Durable, globally unique processes (Entites) are created by controlling side effects.
(In short side effects are deferred until the state change of the entity has been committed to storage).
The purpose of an entity is to handle data that must be strongly consistent within a given execution context.
defmodule MyApp.Counter do
@behaviour Pachyderm.Entity
alias MyApp.Counter.{Increment, ...}
alias MyApp.Counter.{Increased, ...}
def init() do
%{count: 0}
end
def handle(%Increment{}, %{count: count}) do
events = [%Increased{amount: 1}]
if count == 9 do
effects = [{MyApp.AdminMailer, %{threshold: 10}}]
{:ok, {events, effects}}
else
{:ok, events}
end
end
def update(%Increased{amount: amount}, state = %{count: current}) do
%{state | count: current + amount}
end
end
Calling Entities
type = MyApp.Counter
id = UUID.uuid4()
reference = {type, id}
{:ok, state} = Pachyderm.call(reference, %Increment{})
# => {:ok, %{count: 1}}
A detailed discussion of why this API was chosen and further examples is available in the project README.
Why
The single global process is very easy to reason about, but has many pitfalls. The dangers of the single global process.
Pachyderm tries to rescue this simple model by offering a standard way of managing some of the pitfalls.
Prior Art
The description of this project is quite difficult because there are lots of related but different approaches to this problem.
What is your approach in the face of netsplits?
EDIT: I’ve read through the README, and it seems, if I interpret the explanation in the deferred side-effects section correctly, that Pachyderm defers netsplit handling to the storage layer: The first event to be ‘committed to storage’ wins, and at that time other events that were based on a stale state will be dropped (and you can possibly retry them manually).
‘Commited to storage’ is not a very clear thing to say. What is the storage? What does it mean to be commited to it?
If the storage is distributed, then multiple nodes might both save things thinking they are the first. On the other hand, if the storage is only in one single place, you create a single point of failure and a bottleneck (since all events go through this storage).
It says it is based on Orleans so hopefully a safe assumption that it does storage similarly.
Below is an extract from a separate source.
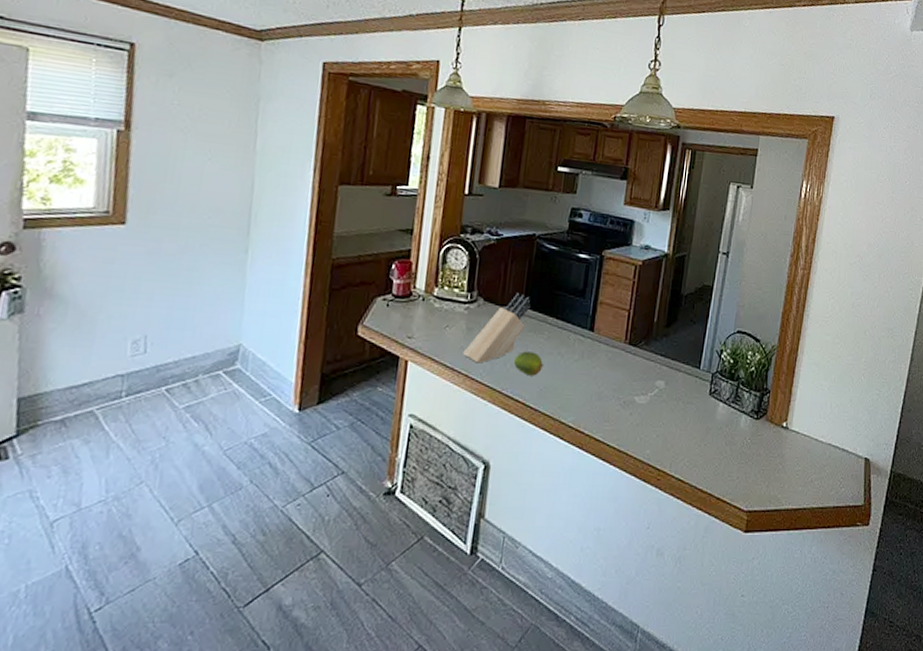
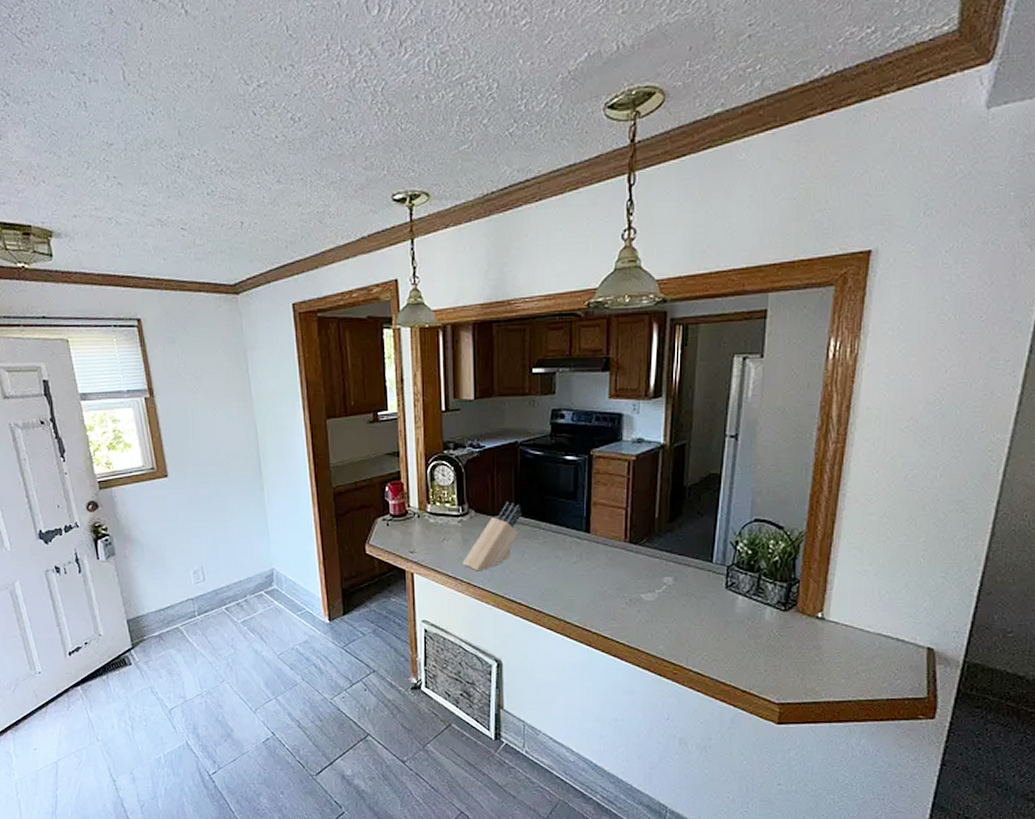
fruit: present [513,351,544,376] -> none [512,557,543,580]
If this is the case then it writes an etag with the state of a grain to storage when it saves state and uses the etag it read in on start to compare against the one currently in the store when doing the write. if the etags don’t match then it fails.
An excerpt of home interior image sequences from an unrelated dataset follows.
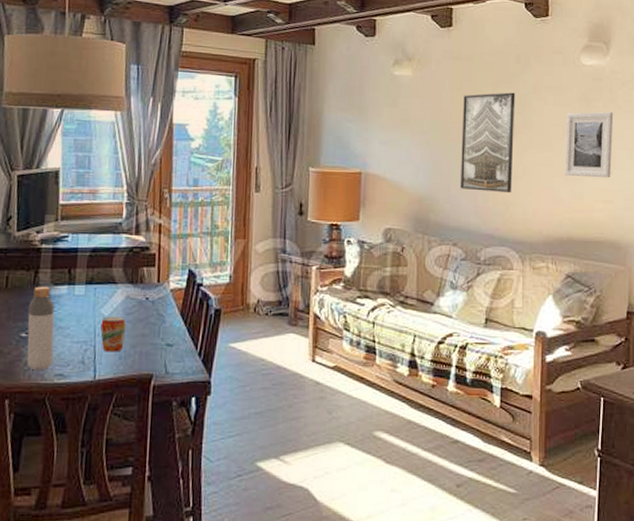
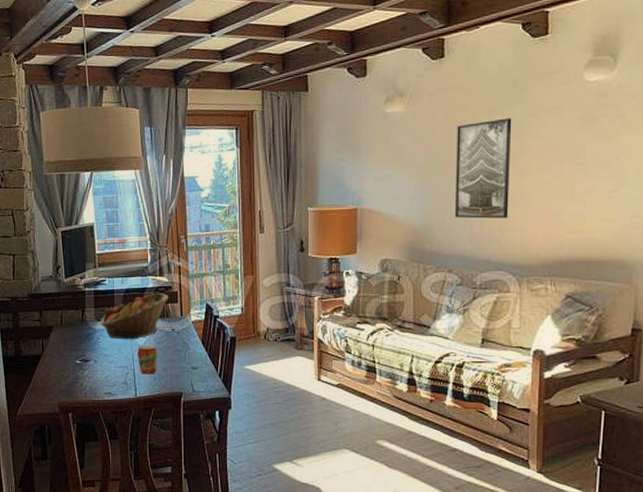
bottle: present [26,286,55,371] -> none [79,322,102,390]
fruit basket: none [57,253,145,309] -> present [101,292,169,339]
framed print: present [564,111,614,179] -> none [565,128,621,198]

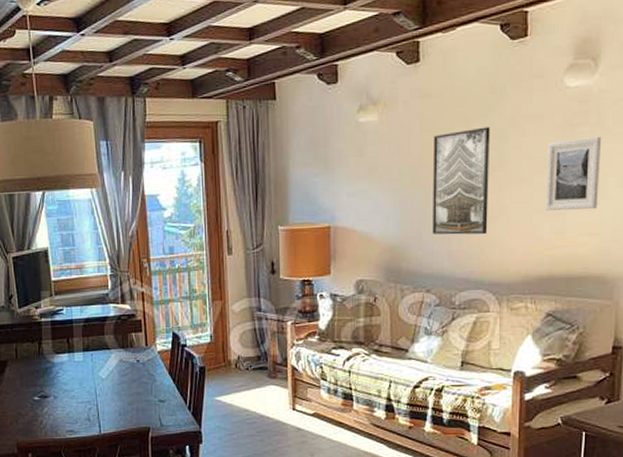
fruit basket: present [101,292,169,339] -> none [59,321,133,373]
beverage can: present [137,345,157,375] -> none [100,378,122,410]
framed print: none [565,128,621,198] -> present [545,136,602,211]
Committed to storage depends on the storage being used. At the moment it means that a Database transaction has completed.
However an append only log is something that can be implemented multiple ways, it could be written to kafka for example.
If the storage is distributed, then multiple nodes might both save things thinking they are the first
That would be a bug in the append only log. The log must offer a strong consistency API, and only consider the write to have succeeded once they are sure that only their write is definitely the next entry in the log.
Would it be correct to say that ‘the database’, ‘Kafka’ or whatever other thing that manages the append-only log is a bottleneck and failure-point for the Pachyderm system? And that Pachyderm therefore scales as well as the technology used to manage the append-only log can scale?
Yes, as much as any coordination point for strong consistency MUST BE (by definition) a single point of failure. Pachyderm’s goal is for easy to work with strong consistency.
There are no consistency guarantees between entities. Pachyderm run each entity concurrently and so is concurrent to the maximum possible degree. There is nothing stopping a log also being fully partitioned by entity.
https://github.com/rabbitmq/ra implements Raft for consensus and allows defining side-effects that run on the leader only. Using it with disk_log as storage layer for an event sourced system
Ra looks interesting. At first I thought It might be cool to make an alternative Log storage. for Pachyderm using it.
However it could be even more useful, because it handles side effects as data in much the same way as Pachyderm. Just finished watching this talk. Which is really informative.
Instead of presenting virtual actors as actors would it be actually make more sense to create virtual actors similarly how dapr.io is doing it by treating actor calls basically as web requests. This way even reentrancy could be supported in Elixir for virtual actors.